Nine apartments were too damaged to allow residents back in, although not all of them were occupied at the time, firefighters said. Several residents were rendered homeless, at least temporarily. Roman, for example, paced outside the apartments in borrowed clothes Saturday morning, while Turd poked her head out from beneath a jacket in the clammy air.
The American Red Cross responded with vouchers allowing several residents to stay in motels and buy food and clothing.
A 6:47 a.m. alarm summoned firefighters to the Elliott Heights Apartments, at 206 Teresa Way, just off Minor Road in East Kelso. When they arrived, they found heavy smoke and flames pouring from several units in the building's second and third floors.
Cowlitz 2 Fire and Rescue investigators reported later Saturday that the fire started on or near a mattress in a vacant, first-floor apartment, where someone might have been staying without permission. It was unknown Saturday whether the fire was an accident or arson. Kelso police also were called to the scene.
The fire climbed upward and slipped into the attic spaces. Fire charred parts of at least three of the units, while smoke and water damaged others. Capt.

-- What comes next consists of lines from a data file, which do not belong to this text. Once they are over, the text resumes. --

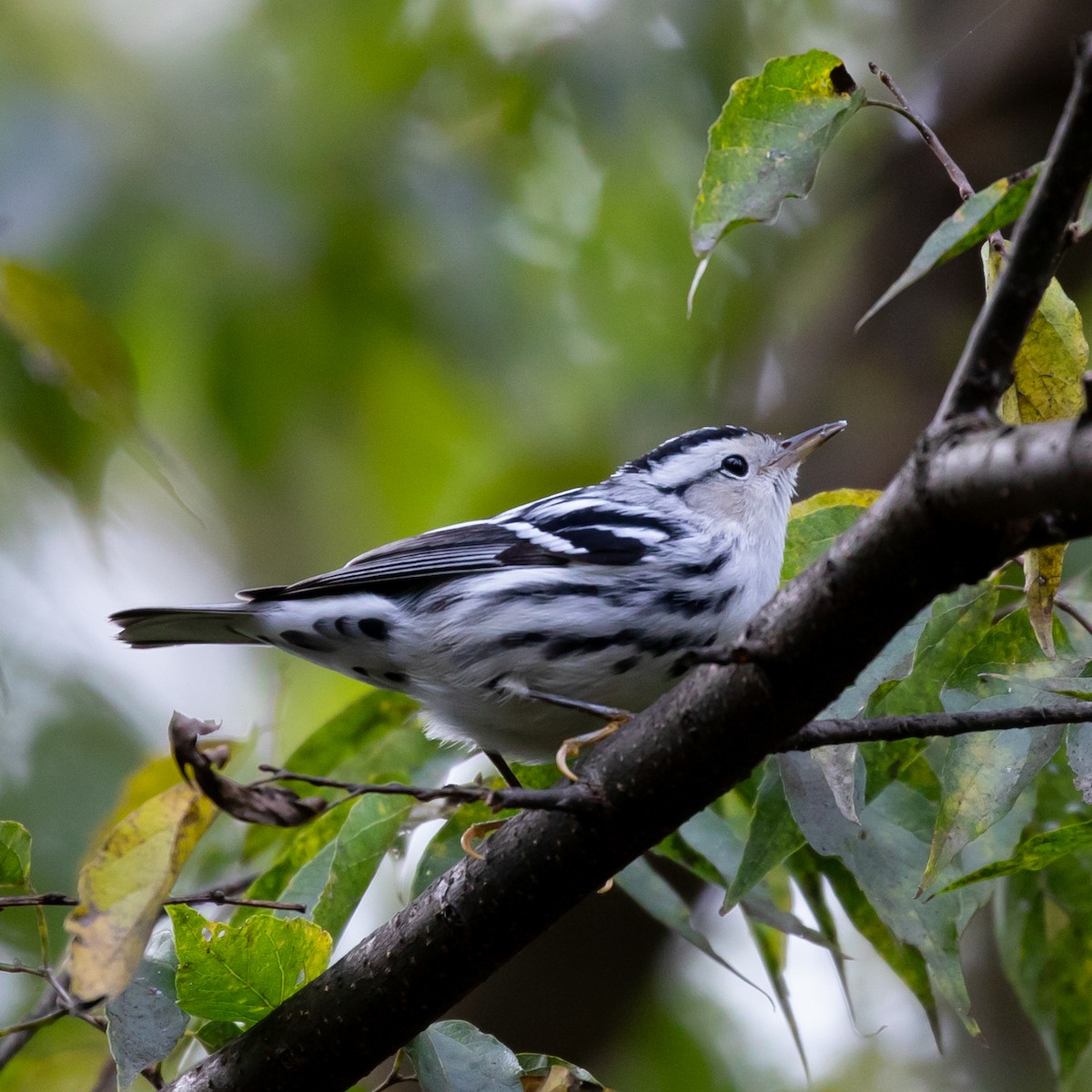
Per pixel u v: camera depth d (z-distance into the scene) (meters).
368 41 13.32
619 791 5.93
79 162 12.00
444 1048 6.43
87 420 10.38
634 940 10.80
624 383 14.39
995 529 5.05
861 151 14.07
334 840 7.50
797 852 7.68
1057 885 7.58
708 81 13.52
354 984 6.25
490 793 5.66
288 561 13.78
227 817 9.68
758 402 14.30
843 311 13.20
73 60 12.32
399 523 13.83
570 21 13.66
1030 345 6.20
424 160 13.29
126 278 12.05
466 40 13.48
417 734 8.86
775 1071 12.55
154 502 14.70
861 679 6.70
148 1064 6.23
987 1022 12.60
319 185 12.70
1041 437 4.86
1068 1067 7.62
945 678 6.97
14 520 13.70
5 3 12.23
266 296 12.58
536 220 14.13
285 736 13.34
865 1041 12.73
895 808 7.11
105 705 13.50
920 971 7.51
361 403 13.27
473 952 6.20
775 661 5.61
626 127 13.54
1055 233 4.93
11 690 13.29
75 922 5.88
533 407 13.73
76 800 12.92
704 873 7.80
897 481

Mark Maker of Cowlitz 2 estimated the loss at $150,000 to the building and $55,000 to its contents.
Cowlitz 2 Assistant Fire Chief Alan Headley said firefighters, especially the first crew from the Headquarters station in Kelso, "really helped prevent that fire from spreading to the rest of the apartments."
Firefighters from Longview and Castle Rock assisted firefighters from several Cowlitz 2 stations.
"That was a difficult fire," Headley said.